Schwules Museum erweitert seine Konzeption
Eigentlich ist das Schwule Museum in der Lützowstraße gar kein schwules Museum mehr. Denn spätestens seit dem Umzug im vergangenen Sommer wird dort die ganze Bandbreite geschlechtlicher und sexueller Identitäten thematisiert. "LGBTIQ - Lesbian Gay Bisexual Trans Intersex Queer" heißt der politisch korrekte Begriff, der die ganze Vielfalt dieser Identitäten meint, aber in seiner Länge und Abstraktheit eben auch kaum mehr etwas aussagen kann.
Merken kann sich das sowieso keiner. Deshalb also weiter: "Schwules Museum" - mit einem hochgestellten Sternchen hinter dem Namen als Zeichen dafür, dass sich hinter dem Namen noch vieles andere verbirgt. In der Ausstellung selbst werden die Möglichkeiten der geschlechtlichen Identität dann allerdings voll ausgespielt. Bis zur endgültigen Fertigstellung der neuen Dauerausstellung im kommenden Herbst ist eine Interimsausstellung zu sehen, die die Macher als "assoziative Reise" verstanden wissen wollen. Vor allem anhand von Objekten der bildenden Kunst werden die vorherrschende Geschlechterordnung und die Kämpfe um ihre Veränderung in den vergangenen 200 Jahren thematisiert. Anders als noch in Kreuzberg wird also keine chronologische Schau mit Ereignissen aus der Geschichte der Schwulenbewegung gegeben.
Der Besucher soll sich den Rundgang durch die Ausstellung selbst entwerfen und die Objekte ebenso selbstständig einordnen und bewerten. "Wir wollen vor allem Denkanstöße und Impulse geben", sagt der Assistent der Museumsleitung, Tom Nehiba.
Konkreter werden wohl die beiden Sonderausstellungen, die am Sonnabend, 7. Dezember, eröffnet werden. Eine hat den Regisseur Friedrich Wilhelm Murnau (1888-1931) zum Thema. Die Homosexualität des Mannes, der vor allem mit dem 1922 aufgeführten Stummfilm "Nosferatu" berühmt geworden ist, ist zu seinen Lebzeiten nie offen thematisiert worden. Zusammen mit der Deutschen Kinemathek zeigt das Schwule Museum nun vor allem Privataufnahmen des Filmemachers aus Tahiti, die bei den Dreharbeiten zu seinem letzten Film "Tabu" entstanden sind. Sie eröffnen einen neuen Blick auf den Kreis seiner Mitarbeiter, Liebhaber und Freunde.
Vielleicht lässt sich aber vor allem an der zweiten Ausstellung die neue Ausrichtung des Museum ablesen.
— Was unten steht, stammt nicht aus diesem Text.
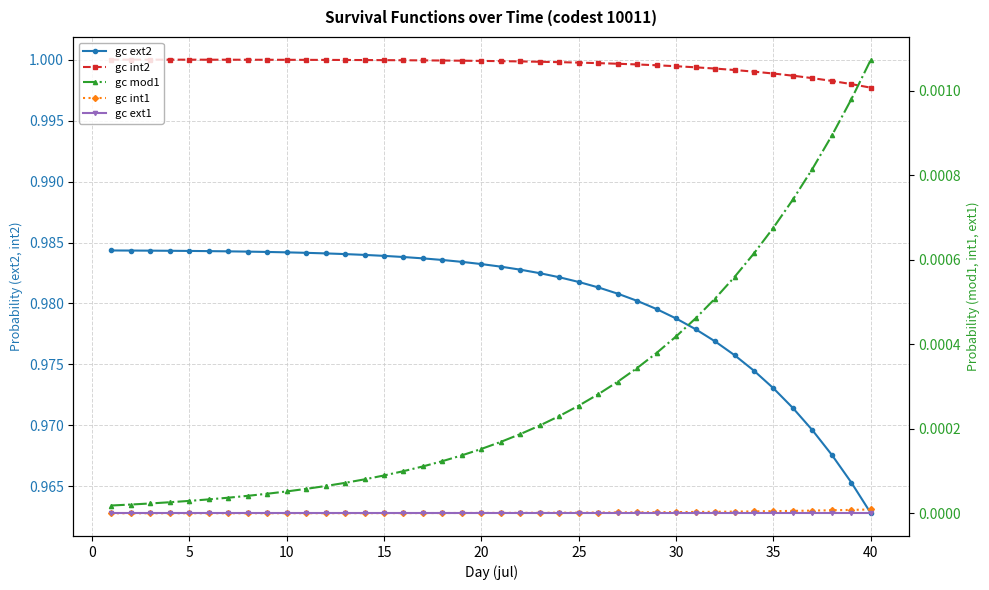

Reading left to right, list all the values displayed in this chart.

gc ext2: 1.0	1.0	1.0	1.0	1.0	1.0	1.0	1.0	1.0	1.0	1.0	1.0	1.0	1.0	1.0	1.0	1.0	1.0	1.0	1.0	1.0	1.0	1.0	1.0	1.0	1.0	1.0	1.0	1.0	1.0	1.0	1.0	1.0	1.0	1.0	1.0	1.0	1.0	1.0	1.0
gc int2: 1.0	1.0	1.0	1.0	1.0	1.0	1.0	1.0	1.0	1.0	1.0	1.0	1.0	1.0	1.0	1.0	1.0	1.0	1.0	1.0	1.0	1.0	1.0	1.0	1.0	1.0	1.0	1.0	1.0	1.0	1.0	1.0	1.0	1.0	1.0	1.0	1.0	1.0	1.0	1.0
gc mod1: 0.0	0.0	0.0	0.0	0.0	0.0	0.0	0.0	0.0	0.0	0.0	0.0	0.0	0.0	0.0	0.0	0.0	0.0	0.0	0.0	0.0	0.0	0.0	0.0	0.0	0.0	0.0	0.0	0.0	0.0	0.0	0.0	0.0	0.0	0.0	0.0	0.0	0.0	0.0	0.0
gc int1: 0.0	0.0	0.0	0.0	0.0	0.0	0.0	0.0	0.0	0.0	0.0	0.0	0.0	0.0	0.0	0.0	0.0	0.0	0.0	0.0	0.0	0.0	0.0	0.0	0.0	0.0	0.0	0.0	0.0	0.0	0.0	0.0	0.0	0.0	0.0	0.0	0.0	0.0	0.0	0.0
gc ext1: 0.0	0.0	0.0	0.0	0.0	0.0	0.0	0.0	0.0	0.0	0.0	0.0	0.0	0.0	0.0	0.0	0.0	0.0	0.0	0.0	0.0	0.0	0.0	0.0	0.0	0.0	0.0	0.0	0.0	0.0	0.0	0.0	0.0	0.0	0.0	0.0	0.0	0.0	0.0	0.0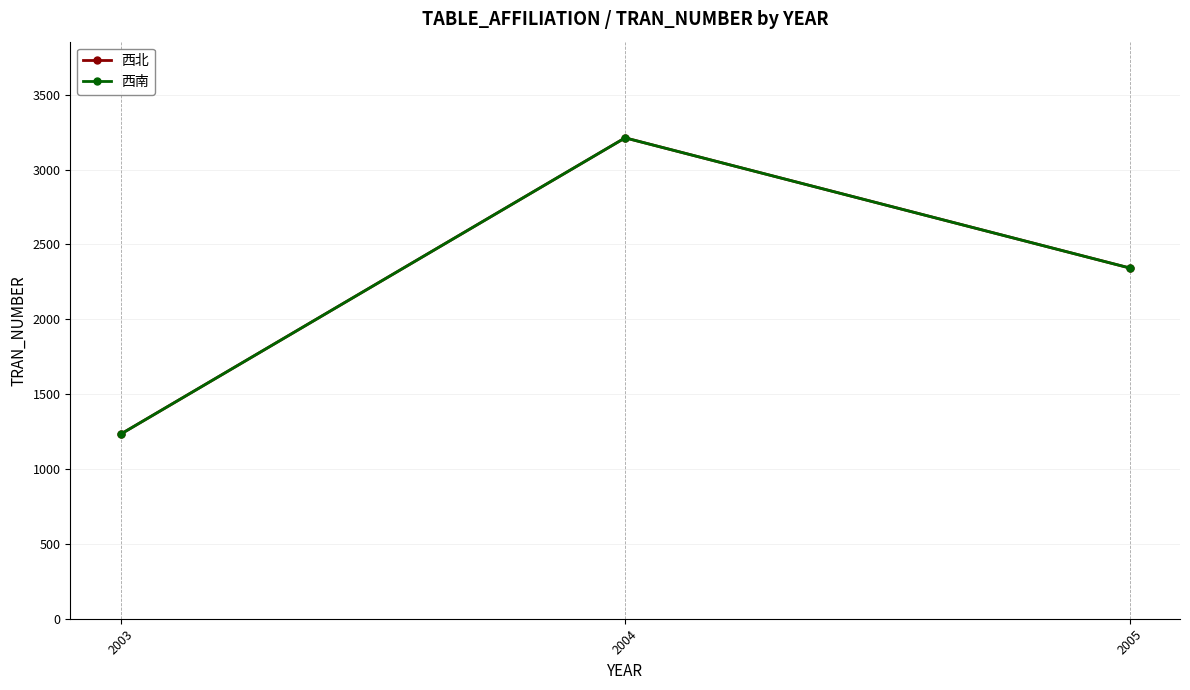

Does the chart have visible grid lines?

Yes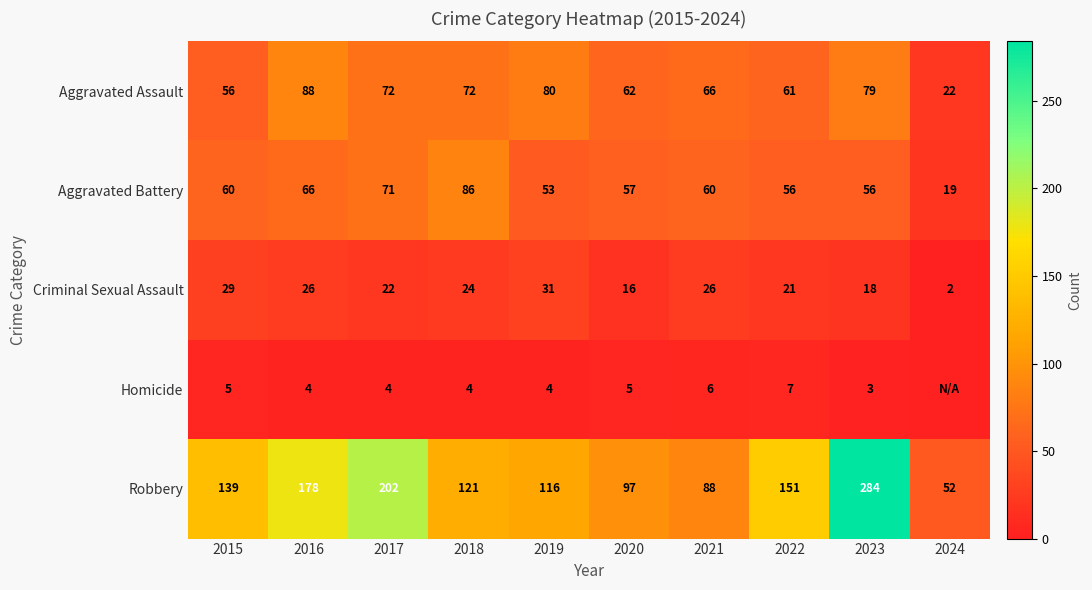

What is the greatest value displayed?

284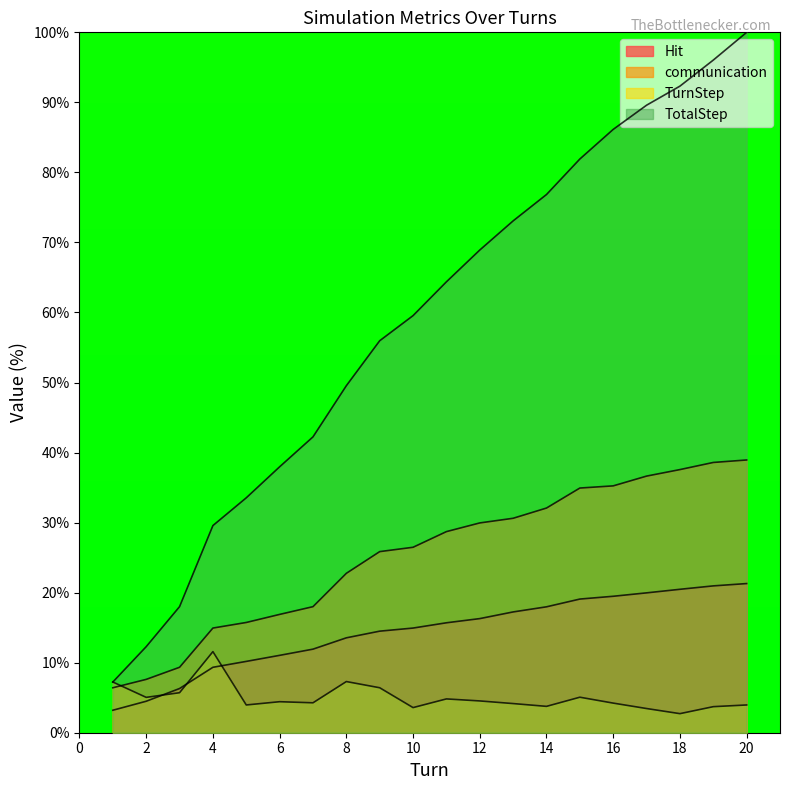

Between which two adjacent categories do communication and TurnStep first intersect?

1 and 2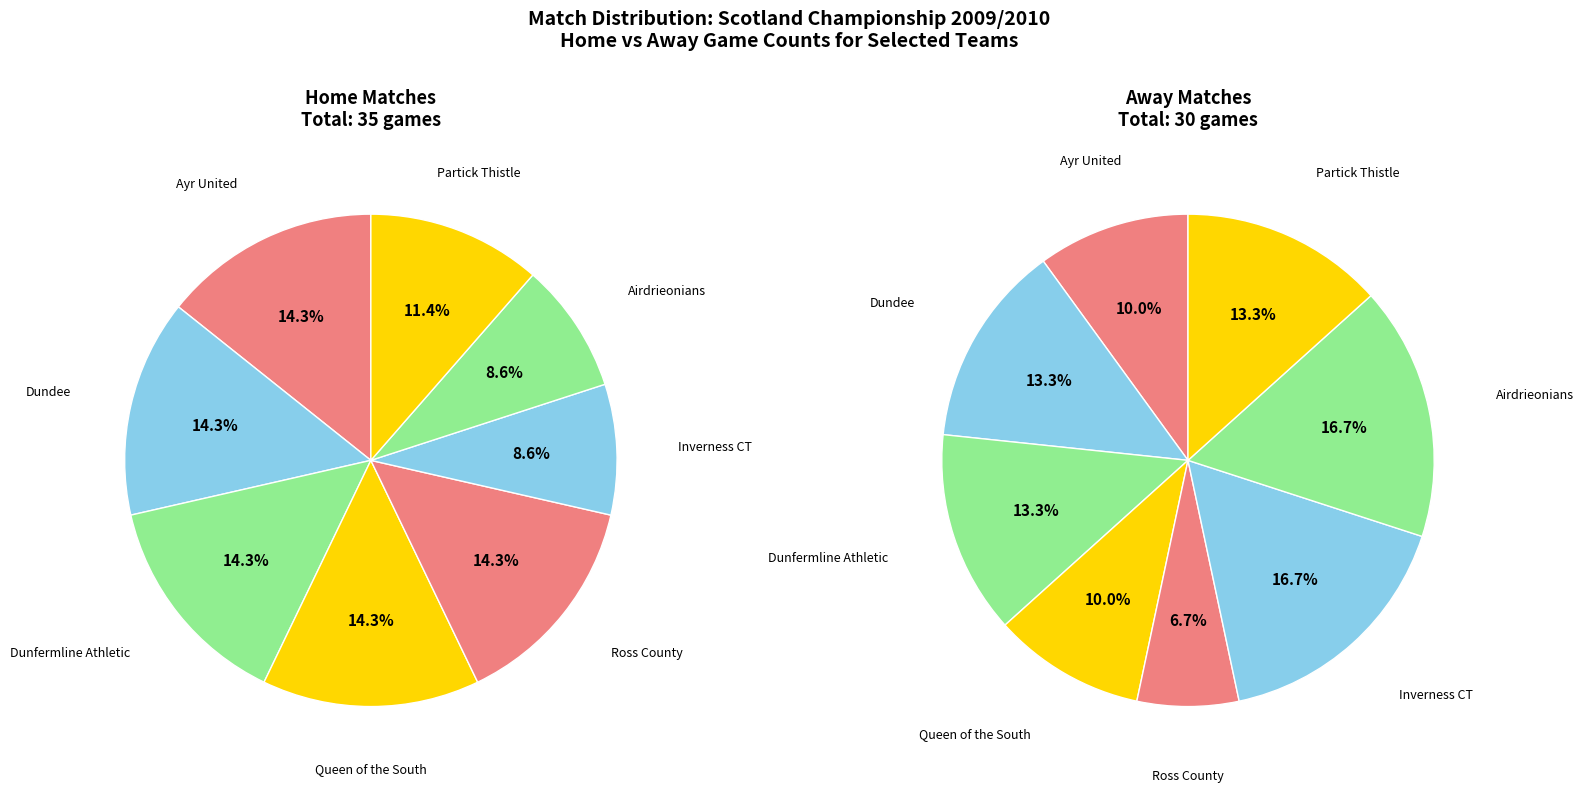

To the nearest percent, what is the difference between the largest and smallest slice percentages?

10%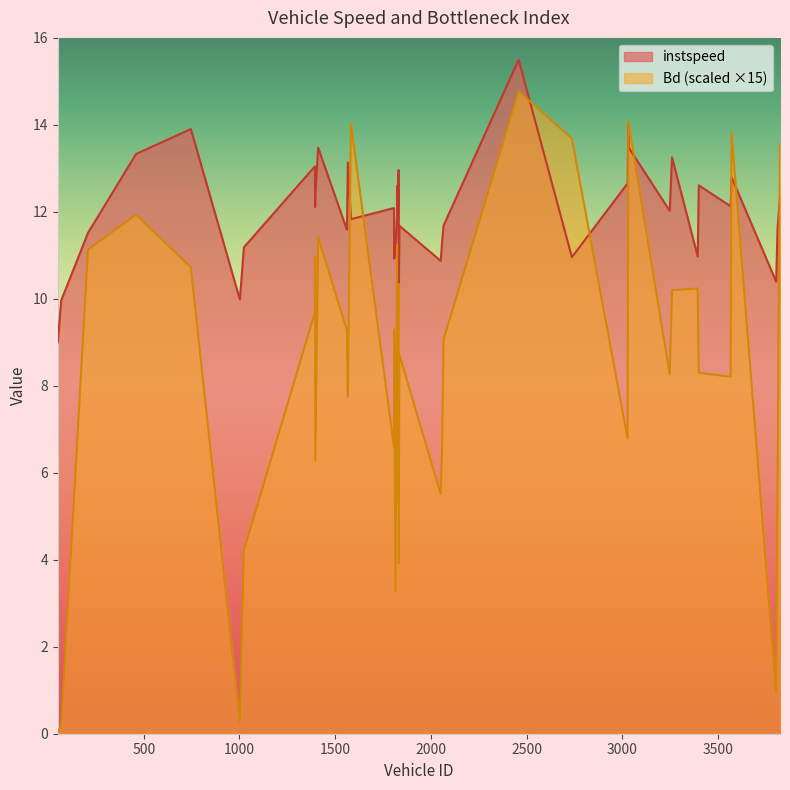

Between 3803.0 and 3823.0, which is larger?

3823.0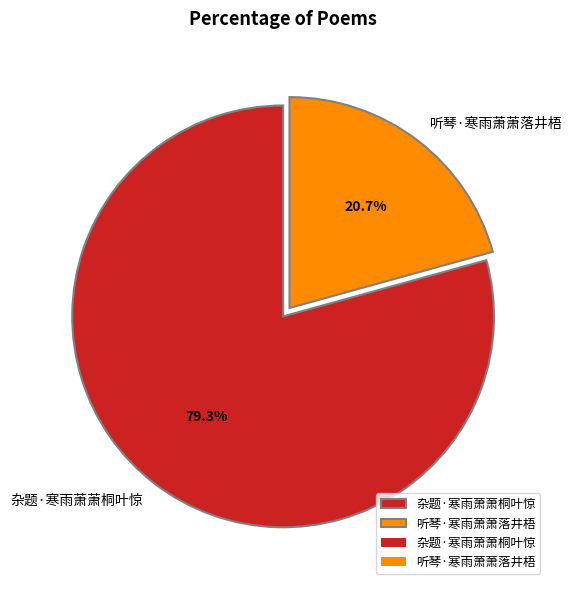

To the nearest percent, what percentage of the pie is 听琴·寒雨萧萧落井梧?

21%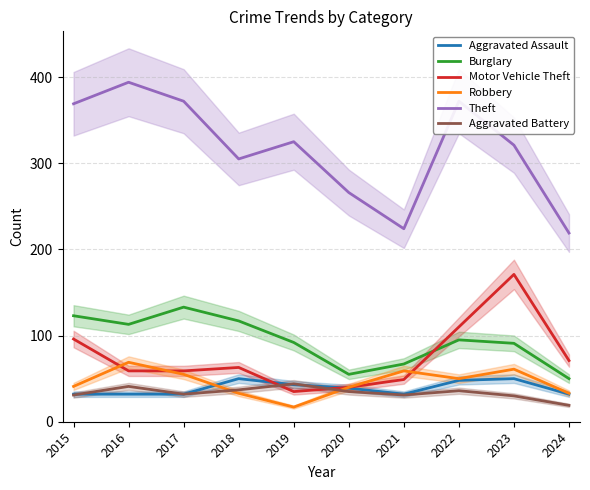

Which label corresponds to the largest value in the chart?

2016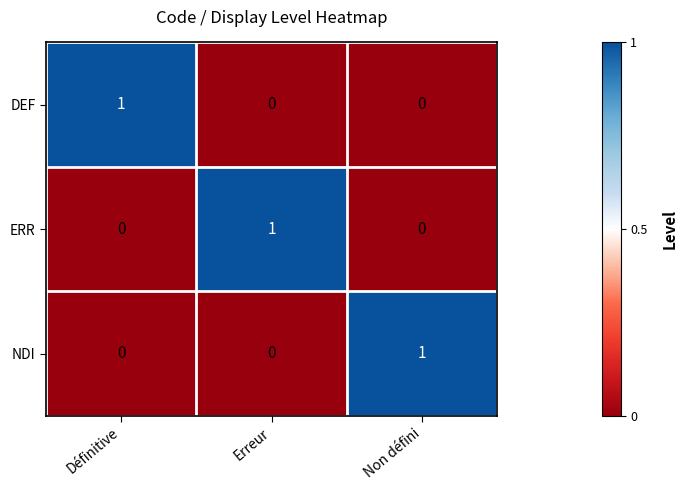

True or false: ERR has a value of 0 at Non défini.

True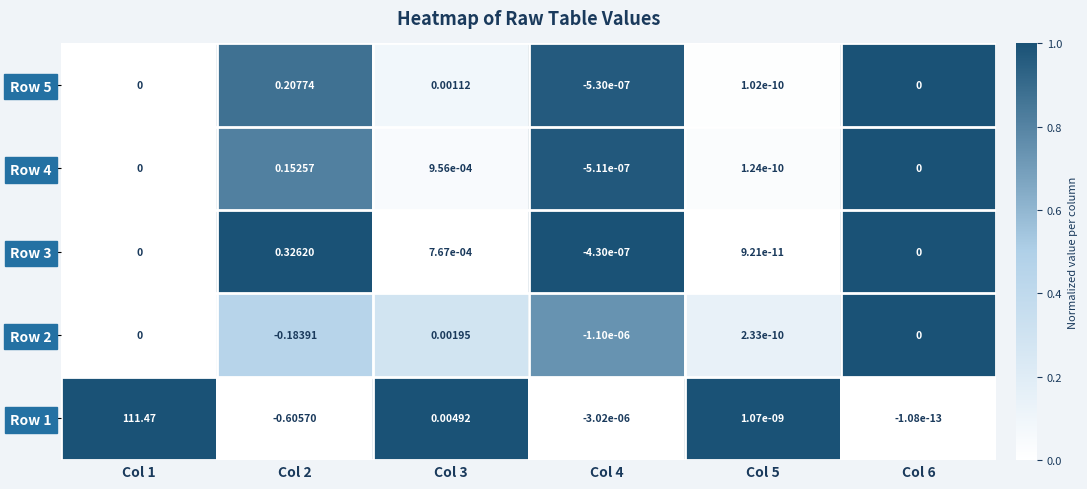

Is the value of Row 4 at Col 4 greater than the value of Row 3 at Col 3?

No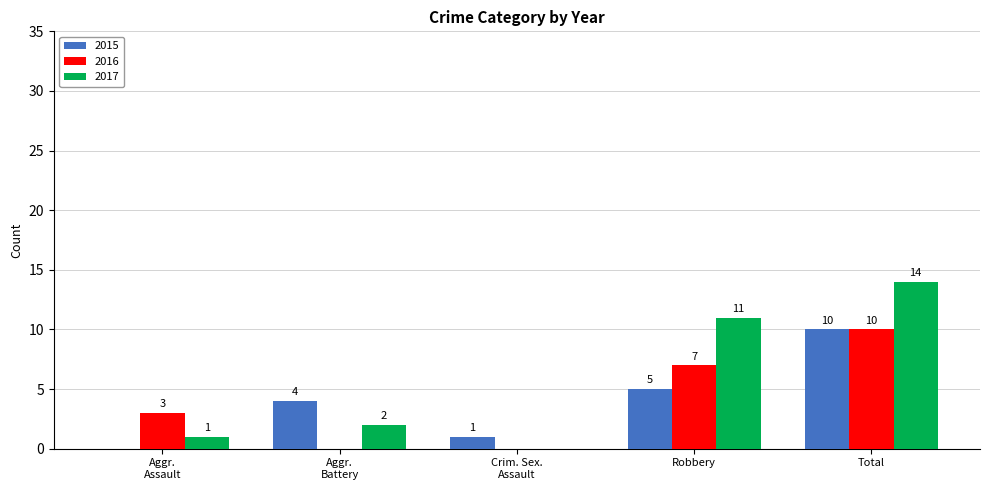

Is it true that 2016 equals 7 at Robbery?

True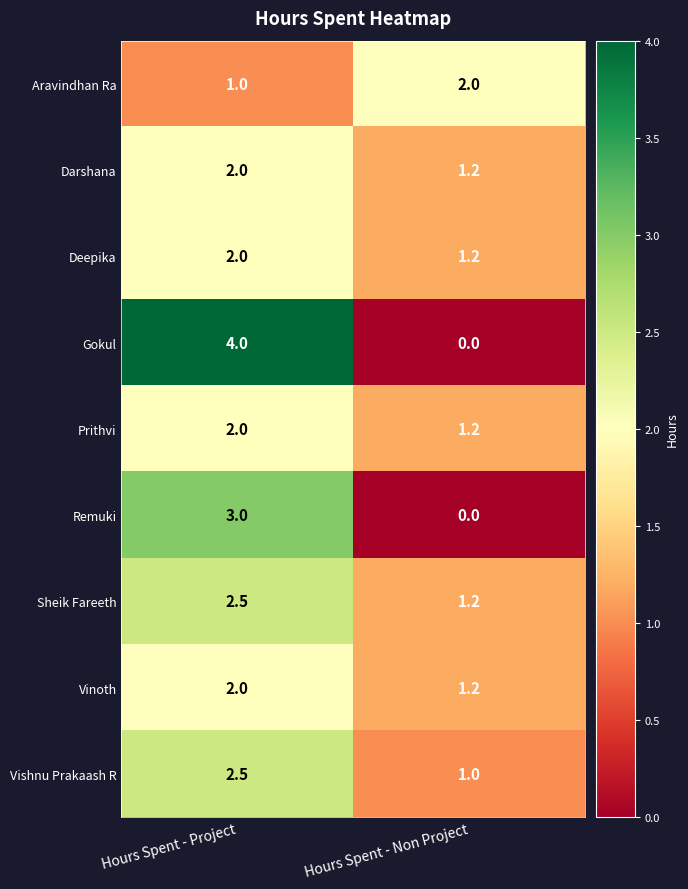

What value does the Sheik Fareeth series have at Hours Spent - Project?

2.5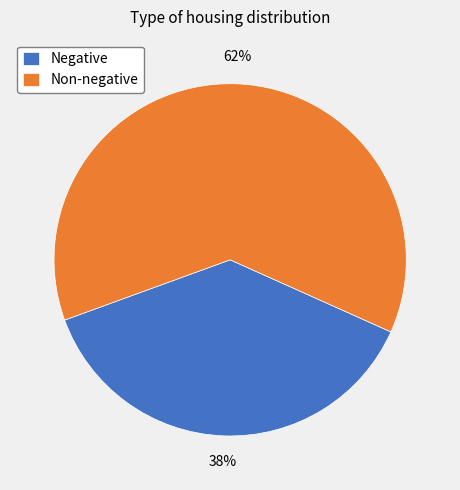

Is there a majority slice in this chart?

Yes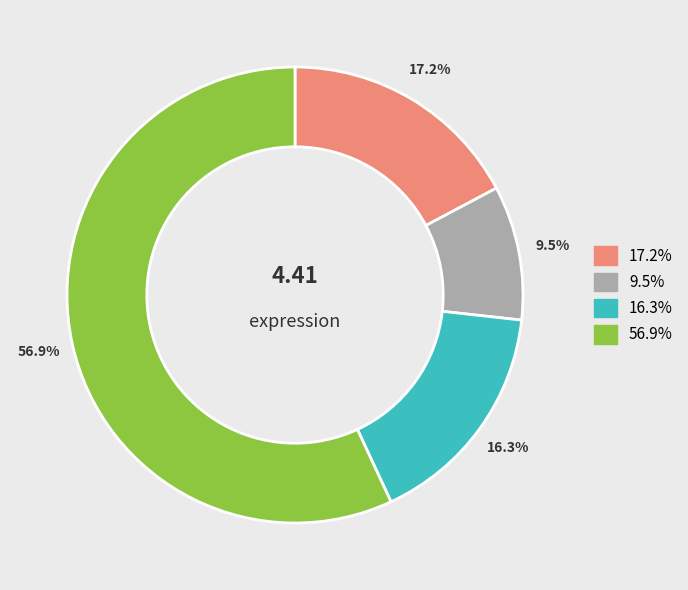

Is the sum of 17.2% and 9.5% greater than half?

No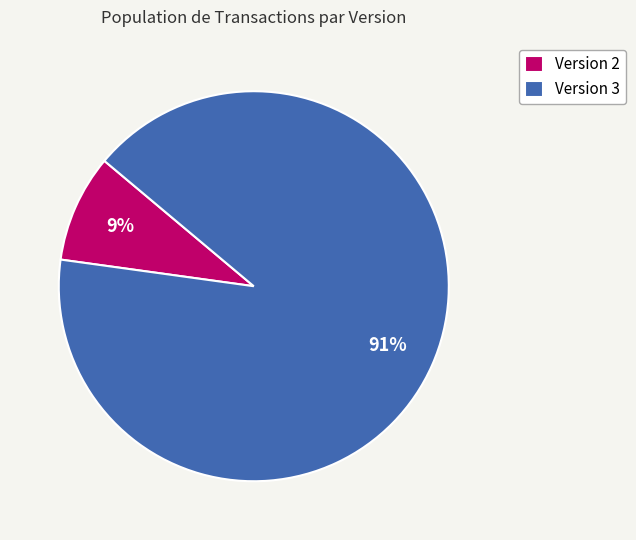

Is there a majority slice in this chart?

Yes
Unter dem Titel "Wenn der Sand sprechen könnte" werden "korrigierende" Vergewaltigungen an offenbar lesbischen Frauen in Kapstadt thematisiert. Die bildende Künstlerin Renata Har und der Schriftsteller und Künstler Conor Creighton haben die Schau mit zwei Betroffenen gestaltet und werden Videos, Fotografien, Skulpturen sowie Ton- und Textdokumente zeigen.